Striking lecturers and angry students are nothing new. In recent years, the Department of Education has become used to picket lines and placards, while doing little to meet the chorus of demands from the third-level sector.
So the news that staff in institutes of technology around the country will refuse to work an additional hour negotiated under recent national pay agreements will probably do little to faze the government. But it should.
Recent weeks have seen spurts of anger across campuses. We had Take Back Trinity, fuelled in part by years of frustration at commercialisation and cuts, while in Dublin City University, patience is running out among students and senior management at the profiteering of the private accommodation sector.
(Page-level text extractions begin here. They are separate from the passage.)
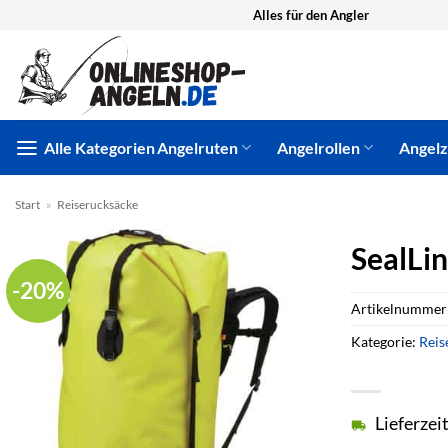
Zum
Alles für den Angler
Inhalt
springen
Alle Kategorien
Angelruten
Angelrollen
Angel
Start
»
Reiserucksäcke
SealLi
-20%
Artikelnummer
Kategorie:
Reis
Lieferzei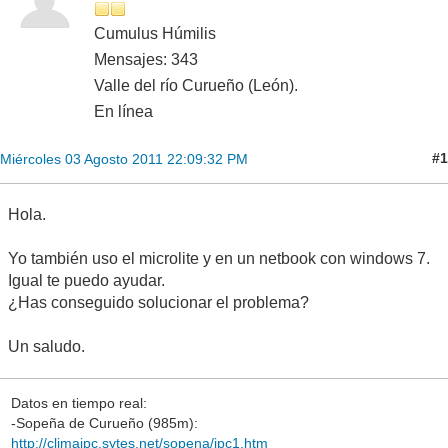
Cumulus Húmilis
Mensajes: 343
Valle del río Curueño (León).
En línea
#1
Miércoles 03 Agosto 2011 22:09:32 PM
Hola.
Yo también uso el microlite y en un netbook con windows 7.
Igual te puedo ayudar.
¿Has conseguido solucionar el problema?
Un saludo.
Datos en tiempo real:
-Sopeña de Curueño (985m):
http://climajpc.sytes.net/sopena/jpc1.htm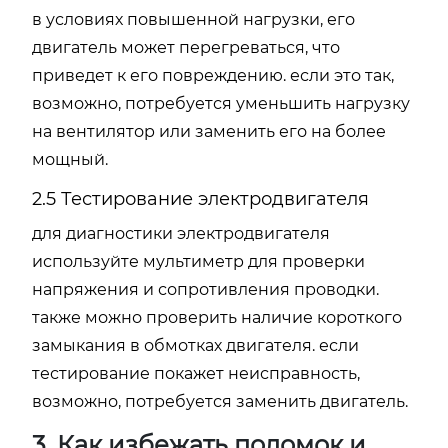
в условиях повышенной нагрузки, его
двигатель может перегреваться, что
приведет к его повреждению. если это так,
возможно, потребуется уменьшить нагрузку
на вентилятор или заменить его на более
мощный.
2.5 Тестирование электродвигателя
для диагностики электродвигателя
используйте мультиметр для проверки
напряжения и сопротивления проводки.
также можно проверить наличие короткого
замыкания в обмотках двигателя. если
тестирование покажет неисправность,
возможно, потребуется заменить двигатель.
3. Как избежать поломок и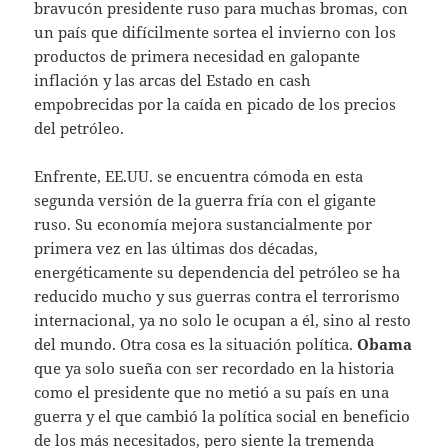
bravucón presidente ruso para muchas bromas, con
un país que difícilmente sortea el invierno con los
productos de primera necesidad en galopante
inflación y las arcas del Estado en cash
empobrecidas por la caída en picado de los precios
del petróleo.
Enfrente, EE.UU. se encuentra cómoda en esta
segunda versión de la guerra fría con el gigante
ruso. Su economía mejora sustancialmente por
primera vez en las últimas dos décadas,
energéticamente su dependencia del petróleo se ha
reducido mucho y sus guerras contra el terrorismo
internacional, ya no solo le ocupan a él, sino al resto
del mundo. Otra cosa es la situación política.
Obama
que ya solo sueña con ser recordado en la historia
como el presidente que no metió a su país en una
guerra y el que cambió la política social en beneficio
de los más necesitados, pero siente la tremenda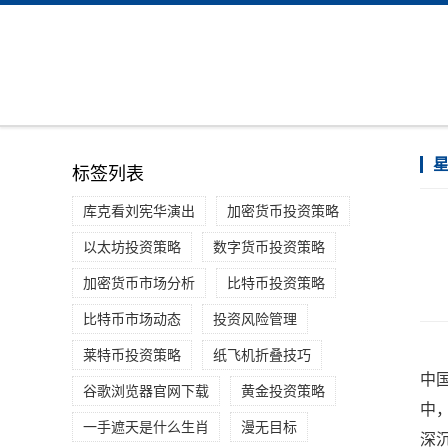
标签列表
库克看刘宪华演出
加密货币投资策略
以太坊投资策略
数字货币投资策略
加密货币市场分析
比特币投资策略
比特币市场动态
投资风险管理
莱特币投资策略
纸飞机折叠技巧
中
谷歌浏览器官网下载
黄金投资策略
中
一手遮天是什么生肖
漫无目标
深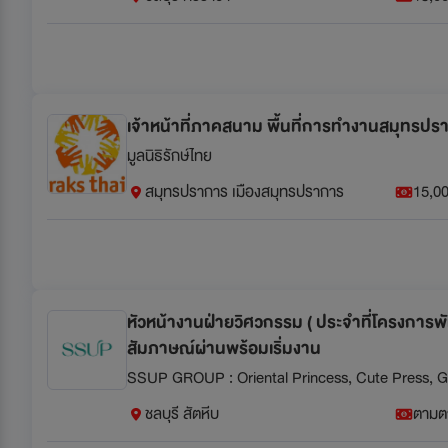
เจ้าหน้าที่ภาคสนาม พื้นที่การทำงานสมุทรปร
มูลนิธิรักษ์ไทย
สมุทรปราการ เมืองสมุทรปราการ
15,00
หัวหน้างานฝ่ายวิศวกรรม ( ประจำที่โครงการพั
สัมภาษณ์ผ่านพร้อมเริ่มงาน
SSUP GROUP : Oriental Princess, Cute Press,
ชลบุรี สัตหีบ
ตามต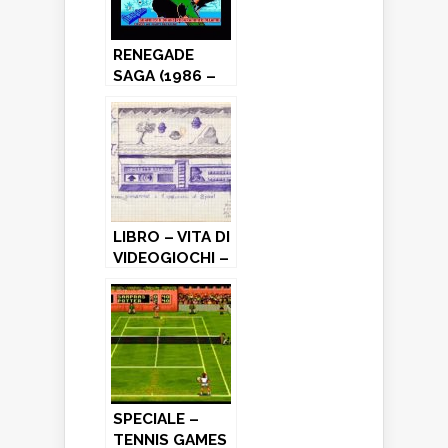
RENEGADE
SAGA (1986 –
1988 – 1989)
LIBRO – VITA DI
VIDEOGIOCHI –
MEMORIE (A 8
BIT) –
Recensione
SPECIALE –
TENNIS GAMES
None of their demands are radical. The lecturers in institutes of technology simply want a more sustainable workload, while students are demanding only an affordable education – hardly requests that will shake the foundation of the state.
Yet inaction and incompetence from the government have taken a toll on an already depleted morale. The government might point to the passage of the Technological Universities Bill as a legislative victory, but that hasn’t translated into goodwill or gratitude from the sector.
Instead, we can expect this kind of industrial action to become more common. Recent months in the UK have given us an indication of what an unhappy workforce looks like: lecturers walking out, classes cancelled and a pitched battle between staff and management that’s only been ended by an uneasy truce.
The public has been sold a vision of Irish higher education in recent years. It’s prestigious, international and vital for investment. We’ll be the best education system in the world, the Minister for Education, Richard Bruton, is fond of saying.
This industrial action isn’t just a crack in that facade. It’s another warning sign of what happens when a problem – higher education funding – is left unsolved. One would hope the government pays heed.